The secret world of spies and code-breaking returned to Gibraltar shores yesterday in the form of one of the few remaining World War II Enigma Machines.

The Enigma Machine is one of the most famous code-breaking machines of all time and the Germans used it to send their secrets during World War II.

Members of the Cambridge Outreach Team yesterday began a series of presentations and workshops for year eight students from Westside School to teach them another side of mathematics.

Gilbert Licudi, Minister for Education, said that this programme was all about bringing maths to life and demonstrating to students how maths can be used out of the classroom.

“In this case it was 70 years ago in World War II,” he said. “The students will get a historical perspective on how it came to be and a little insight into the complex maths that went into this ground-breaking machine.”

Half of Westside School attended the talk and took part in the workshops held throughout the day and Mr Licudi commended the regular visits from the Cambridge Outreach Team.

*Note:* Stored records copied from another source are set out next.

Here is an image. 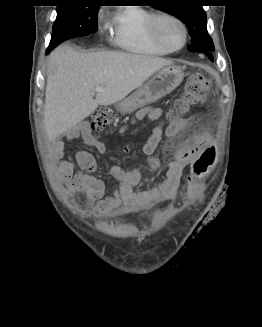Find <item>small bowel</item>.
Wrapping results in <instances>:
<instances>
[{
	"mask_svg": "<svg viewBox=\"0 0 262 327\" xmlns=\"http://www.w3.org/2000/svg\"><path fill=\"white\" fill-rule=\"evenodd\" d=\"M162 115L161 108L147 107L137 111L130 123L142 119L155 121ZM186 125V119H179L170 122L166 127L154 128L142 147V152L148 157V171L154 172L160 166L156 150L163 136L174 138L185 129ZM126 129L127 125L121 128V133ZM75 137H81L88 146L94 147L100 154L106 152L105 144L92 135L90 126L85 122L71 129L65 139L71 140ZM208 142L209 138L205 134L186 138L177 147L175 157L169 163L165 177L156 186L140 191H135L134 188L142 180L145 173L143 169L112 165L110 173L118 185L113 188L110 195L104 196L105 183L93 175L96 169L95 159L84 150L78 151L74 158L62 159L63 150L56 149L54 152V159L58 163L56 175L60 181L66 183L69 194H83L88 209L97 215L115 216L134 213L159 202L174 199L187 165H209L197 164L195 159L196 153H206ZM76 165L80 168L79 172H75ZM186 179L194 180L195 174L187 173ZM185 187L188 199H193V206H206L204 194L197 192L196 183H186Z\"/></svg>",
	"mask_w": 262,
	"mask_h": 327,
	"instance_id": "small-bowel-1",
	"label": "small bowel"
}]
</instances>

“It is a matter of great interest and we all know how important the machine was in terms of the efforts the British put in during the war,” he said.

Dr James Grime, who runs the Enigma project and delivered yesterday’s talk on the machine said that kids love the secrecy of code-breaking.

“These stories are full of spies, secrets and espionage,” he said.

“The kids really enjoy the code-breaking because it is all about sending secret messages in shapes and symbols. I hope that I harnessed this excitement and taught them a little about mathematics as well.”